[OpenAFS-devel] volserver hangs possible fix
Derrick J Brashear
shadow@dementia.org
Mon, 11 Apr 2005 14:10:01 -0400 (EDT)
> to BreakVolumeCallbacksLater, which doesn't do any callbacks itself.
> Rather, it walks the callback hash chains, and sets the callback
> delayed flag for all the callbacks for the requested volumeId.
> BreakVolumeCallbacksLater and BreakLaterCallBacks both need H_LOCK,
> but MultiBreakCallBack_r drops H_LOCK before the multirx loop. So, if
> I'm reading the code correctly, recent 1.3's aren't vulnerable to this
> deadlock.
That was in fact the point of the code.
> While auditing the callback code, I noticed some funky condition
> variable usage between FsyncCheckLWP and BreakVolumeCallbacksLater.

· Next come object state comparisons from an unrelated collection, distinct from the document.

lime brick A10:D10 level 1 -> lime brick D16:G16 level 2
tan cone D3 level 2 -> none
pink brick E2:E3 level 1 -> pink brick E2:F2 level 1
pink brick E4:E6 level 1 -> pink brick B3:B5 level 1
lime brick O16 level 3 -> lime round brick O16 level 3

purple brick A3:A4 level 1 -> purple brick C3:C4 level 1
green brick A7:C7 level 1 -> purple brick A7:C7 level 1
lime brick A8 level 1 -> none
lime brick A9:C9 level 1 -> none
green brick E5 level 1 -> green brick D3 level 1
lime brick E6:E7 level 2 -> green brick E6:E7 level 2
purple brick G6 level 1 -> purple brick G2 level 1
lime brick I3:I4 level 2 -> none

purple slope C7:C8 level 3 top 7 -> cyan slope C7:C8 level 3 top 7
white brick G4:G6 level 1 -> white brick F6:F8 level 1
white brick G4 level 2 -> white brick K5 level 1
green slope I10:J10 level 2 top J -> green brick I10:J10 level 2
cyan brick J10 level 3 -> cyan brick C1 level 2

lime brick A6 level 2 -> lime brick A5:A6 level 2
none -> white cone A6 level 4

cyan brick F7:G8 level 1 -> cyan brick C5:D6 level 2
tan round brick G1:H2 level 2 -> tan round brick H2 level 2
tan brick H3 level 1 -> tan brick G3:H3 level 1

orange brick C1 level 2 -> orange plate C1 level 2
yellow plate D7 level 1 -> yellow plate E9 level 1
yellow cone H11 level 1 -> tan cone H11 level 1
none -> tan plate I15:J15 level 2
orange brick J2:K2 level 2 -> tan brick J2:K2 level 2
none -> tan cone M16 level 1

> One issue is BreakVolumeCallbacksLater calls pthread_cond_broadcast on
> fsync_cond without holding the associated lock. Here's a quick patch
> for that race:
There was a reason we did this:
>
> diff -uNr openafs-1.3.81-dist/src/viced/callback.c
> openafs-1.3.81-callback-race-fix/src/viced/callback.c
> --- openafs-1.3.81-dist/src/viced/callback.c 2005-03-11
> 02:03:46.000000000 -0500
> +++ openafs-1.3.81-callback-race-fix/src/viced/callback.c
> 2005-04-06 05:21:02.358508897 -0400
> @@ -1408,7 +1408,9 @@
>
> ViceLog(25, ("Fsync thread wakeup\n"));
> #ifdef AFS_PTHREAD_ENV
> + FSYNC_LOCK;
> assert(pthread_cond_broadcast(&fsync_cond) == 0);
> + FSYNC_UNLOCK;
> #else
> LWP_NoYieldSignal(fsync_wait);
> #endif
>
>
> Basically, FsyncCheckLWP treats the cond var like a semaphore. One
> solution that comes to mind is to add a global counter of outstanding
> delayed callbacks that is protected by FSYNC_LOCK, and have
> BreakVolumeCallbacksLater and other related functions increment it,
> and have BreakLaterCallBacks decrement it. Then, have FsyncCheckLWP
> call pthread_cond_timedwait only if the counter is zero.
that sounds like a decent way to deal. maybe later this week.